Guide to Recessed Lighting Spacing Guide to Recessed Lighting Spacing
Recessed lights are a combination of practical function and whimsical fashion, and both will come out with the appropriate recessed lighting spacing. By spacing the lights out in just the right way, a room can seem larger, certain aspects of the room may be emphasized, or the room's ability of being a workplace may reach its potential. In other words, depending all on placement and then spacing, recessed lights can transform a room.
When it comes to basics of recessed lighting, spacing depends on the type of bulb wattage being used. Other variables are the desired amount of lighting and the size of the room, with emphasis on the height of the ceiling. Generally speaking, there are three simple ranges for the state of functionality:
- For task areas, use 4-inch bulbs
- For general lighting, use 5-inch bulbs
- For large rooms, use 6-inch bulbs
Also, the diameter of the bulb is consistent with how far the spacing should be: 4-inch bulbs should be 4 feet apart, 5-inch bulbs should be 5 feet apart, and 6-inch bulbs 6 feet. Overall, the wattage should range from 2 1/2 to 3 per square foot.
What Not to Do
Fashion wise, prevent using recessed lights in linear lines where the bulbs are close together down the center of a room. Otherwise, the aura of an airport will be created and does not feel home-like.
To emphasize a particular area of a room, be it for the sake of a collectible, a statue, architecture, or what have you, a centered lighting fixture about 12 to 18 inches away from the desired object should do justice. To further emphasize a three-dimensional object, such as a deep statue, lighting spacing should be on opposite sides of said object for the sake of playing with shadows.
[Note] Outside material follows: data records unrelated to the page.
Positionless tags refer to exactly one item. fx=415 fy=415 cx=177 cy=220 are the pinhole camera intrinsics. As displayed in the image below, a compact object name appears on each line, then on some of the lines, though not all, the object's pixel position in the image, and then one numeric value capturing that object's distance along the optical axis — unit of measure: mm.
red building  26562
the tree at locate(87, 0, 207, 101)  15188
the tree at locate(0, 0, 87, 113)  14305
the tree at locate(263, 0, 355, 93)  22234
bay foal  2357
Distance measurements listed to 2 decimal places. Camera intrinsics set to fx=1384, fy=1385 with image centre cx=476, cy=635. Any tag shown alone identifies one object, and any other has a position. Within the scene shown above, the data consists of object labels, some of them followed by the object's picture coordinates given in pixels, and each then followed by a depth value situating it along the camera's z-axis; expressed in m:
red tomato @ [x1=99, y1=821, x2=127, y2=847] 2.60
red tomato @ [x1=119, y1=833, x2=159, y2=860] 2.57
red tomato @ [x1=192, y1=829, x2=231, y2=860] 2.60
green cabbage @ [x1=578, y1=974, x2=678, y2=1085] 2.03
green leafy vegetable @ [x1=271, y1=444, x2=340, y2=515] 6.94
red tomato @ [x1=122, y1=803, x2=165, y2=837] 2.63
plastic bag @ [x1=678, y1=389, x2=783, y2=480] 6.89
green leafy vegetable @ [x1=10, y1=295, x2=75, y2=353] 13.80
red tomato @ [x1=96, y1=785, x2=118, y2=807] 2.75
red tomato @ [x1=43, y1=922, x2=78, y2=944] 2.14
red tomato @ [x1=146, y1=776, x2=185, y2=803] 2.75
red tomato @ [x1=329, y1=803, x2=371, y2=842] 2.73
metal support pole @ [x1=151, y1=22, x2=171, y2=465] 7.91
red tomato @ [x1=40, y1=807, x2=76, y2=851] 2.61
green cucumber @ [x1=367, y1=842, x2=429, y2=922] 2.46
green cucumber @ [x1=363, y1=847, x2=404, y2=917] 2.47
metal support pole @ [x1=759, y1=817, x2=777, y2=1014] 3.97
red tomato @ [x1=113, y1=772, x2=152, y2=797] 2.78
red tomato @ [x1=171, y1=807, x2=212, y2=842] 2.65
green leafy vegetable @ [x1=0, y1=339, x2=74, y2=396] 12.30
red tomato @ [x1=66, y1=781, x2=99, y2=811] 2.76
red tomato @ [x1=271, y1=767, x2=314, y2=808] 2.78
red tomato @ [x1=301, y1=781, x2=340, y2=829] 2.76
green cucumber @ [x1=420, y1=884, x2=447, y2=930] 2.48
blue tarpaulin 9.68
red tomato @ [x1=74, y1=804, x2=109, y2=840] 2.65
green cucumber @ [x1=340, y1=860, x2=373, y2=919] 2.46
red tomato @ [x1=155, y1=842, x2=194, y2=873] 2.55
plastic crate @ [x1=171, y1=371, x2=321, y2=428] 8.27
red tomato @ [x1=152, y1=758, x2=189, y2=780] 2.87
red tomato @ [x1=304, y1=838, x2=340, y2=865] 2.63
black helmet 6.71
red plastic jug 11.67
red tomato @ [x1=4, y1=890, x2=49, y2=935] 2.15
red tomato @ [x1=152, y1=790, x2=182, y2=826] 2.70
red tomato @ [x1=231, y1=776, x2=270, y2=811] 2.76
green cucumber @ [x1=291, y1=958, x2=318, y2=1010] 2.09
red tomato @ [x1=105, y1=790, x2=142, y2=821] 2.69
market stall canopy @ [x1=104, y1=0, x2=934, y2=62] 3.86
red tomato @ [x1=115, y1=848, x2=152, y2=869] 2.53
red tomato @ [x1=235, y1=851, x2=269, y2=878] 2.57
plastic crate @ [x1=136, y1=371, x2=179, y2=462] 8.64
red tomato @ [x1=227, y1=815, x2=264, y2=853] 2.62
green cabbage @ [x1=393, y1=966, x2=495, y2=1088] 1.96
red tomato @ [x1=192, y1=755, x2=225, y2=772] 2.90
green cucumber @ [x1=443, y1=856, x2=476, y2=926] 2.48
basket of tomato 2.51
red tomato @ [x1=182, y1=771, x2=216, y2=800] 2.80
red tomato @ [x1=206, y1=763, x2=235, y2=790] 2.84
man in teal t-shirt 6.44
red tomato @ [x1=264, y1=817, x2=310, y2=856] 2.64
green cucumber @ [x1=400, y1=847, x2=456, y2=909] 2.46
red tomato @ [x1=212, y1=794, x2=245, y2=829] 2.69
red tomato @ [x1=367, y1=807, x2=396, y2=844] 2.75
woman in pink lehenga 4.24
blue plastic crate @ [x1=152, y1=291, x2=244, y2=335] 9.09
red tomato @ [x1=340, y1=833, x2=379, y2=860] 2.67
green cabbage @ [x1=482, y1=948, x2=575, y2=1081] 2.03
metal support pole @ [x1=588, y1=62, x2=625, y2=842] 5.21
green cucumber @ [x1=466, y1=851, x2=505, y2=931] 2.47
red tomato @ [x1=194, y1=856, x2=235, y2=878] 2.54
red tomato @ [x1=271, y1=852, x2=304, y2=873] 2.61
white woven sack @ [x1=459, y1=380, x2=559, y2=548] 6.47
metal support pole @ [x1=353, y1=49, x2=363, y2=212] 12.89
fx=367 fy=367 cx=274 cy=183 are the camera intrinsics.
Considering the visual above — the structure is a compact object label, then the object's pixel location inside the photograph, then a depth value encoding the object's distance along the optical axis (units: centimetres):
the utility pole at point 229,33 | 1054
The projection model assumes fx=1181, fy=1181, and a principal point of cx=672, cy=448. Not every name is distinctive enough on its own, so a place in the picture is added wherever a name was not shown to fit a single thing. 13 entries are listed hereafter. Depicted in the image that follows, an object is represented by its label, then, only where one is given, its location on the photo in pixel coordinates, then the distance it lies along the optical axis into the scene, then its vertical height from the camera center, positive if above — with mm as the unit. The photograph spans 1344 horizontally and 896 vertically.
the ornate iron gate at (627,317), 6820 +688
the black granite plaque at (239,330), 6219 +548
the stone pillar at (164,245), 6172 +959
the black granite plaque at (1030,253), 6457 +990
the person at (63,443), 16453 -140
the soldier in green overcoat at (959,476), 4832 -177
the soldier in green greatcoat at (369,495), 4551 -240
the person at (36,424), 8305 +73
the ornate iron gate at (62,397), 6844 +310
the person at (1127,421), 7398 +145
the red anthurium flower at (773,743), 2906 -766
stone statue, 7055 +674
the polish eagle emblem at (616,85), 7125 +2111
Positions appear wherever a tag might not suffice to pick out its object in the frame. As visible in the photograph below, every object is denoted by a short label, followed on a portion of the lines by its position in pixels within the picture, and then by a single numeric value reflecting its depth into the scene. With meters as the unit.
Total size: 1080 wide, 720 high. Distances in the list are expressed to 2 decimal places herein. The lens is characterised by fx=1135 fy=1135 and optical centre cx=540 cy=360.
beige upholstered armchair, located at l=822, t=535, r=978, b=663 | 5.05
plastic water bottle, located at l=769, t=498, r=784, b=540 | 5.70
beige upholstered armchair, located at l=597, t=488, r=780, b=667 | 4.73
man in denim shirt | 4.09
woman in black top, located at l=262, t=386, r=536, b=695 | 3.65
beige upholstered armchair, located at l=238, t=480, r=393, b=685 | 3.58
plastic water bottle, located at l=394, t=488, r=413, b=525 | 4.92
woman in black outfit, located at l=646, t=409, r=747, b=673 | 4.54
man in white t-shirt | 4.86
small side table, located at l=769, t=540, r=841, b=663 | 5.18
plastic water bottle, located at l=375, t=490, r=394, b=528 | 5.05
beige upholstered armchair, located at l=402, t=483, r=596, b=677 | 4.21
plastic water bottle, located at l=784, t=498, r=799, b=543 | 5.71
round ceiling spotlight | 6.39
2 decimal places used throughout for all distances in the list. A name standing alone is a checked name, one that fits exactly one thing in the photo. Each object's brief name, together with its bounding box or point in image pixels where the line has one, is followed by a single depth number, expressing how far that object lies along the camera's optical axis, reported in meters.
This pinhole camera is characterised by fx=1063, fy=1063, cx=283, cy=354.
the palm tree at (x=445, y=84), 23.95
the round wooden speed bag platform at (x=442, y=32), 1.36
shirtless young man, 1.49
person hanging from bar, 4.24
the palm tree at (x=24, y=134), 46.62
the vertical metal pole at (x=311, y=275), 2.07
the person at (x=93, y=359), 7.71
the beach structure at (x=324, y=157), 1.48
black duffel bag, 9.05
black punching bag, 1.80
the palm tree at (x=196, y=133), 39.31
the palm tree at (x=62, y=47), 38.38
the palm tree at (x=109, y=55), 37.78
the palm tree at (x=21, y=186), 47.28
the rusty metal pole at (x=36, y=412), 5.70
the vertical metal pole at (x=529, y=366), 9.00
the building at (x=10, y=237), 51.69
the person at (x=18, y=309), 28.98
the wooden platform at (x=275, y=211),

When it comes to task lighting, or lighting for the sake of function only and not fashion, the lights have the opportunity to be placed directly overhead, diminishing any potential glare or shadow. To make a room seem larger than it is, place lights angled at a wall somewhat close, to bathe the wall in light, which will illuminate the rest of the room; this is called wall washing. To soften this quality by adding texture to the wall, space the lighting back 6 or more inches; grazing is the technique's name.
Absent of any design, down-lighting may come in a uniform sense, or where the bulbs are equally spaced closely together in rows. Direct light is created that illuminates horizontally. However, to add some design, use fewer or more spaced out rows and bulbs. By having more space between the bulbs, there will be an illusion that pools of light are illuminating the room.
With the help of spacing, a large design may be formed called light scallops. Down-lighting bulbs placed close enough to a wall will spill its light onto that wall, creating half circles, or scallops. These scallops may be elongated or not, depending again on the spacing and distance of the lighting. Note that this technique often comes about by accident.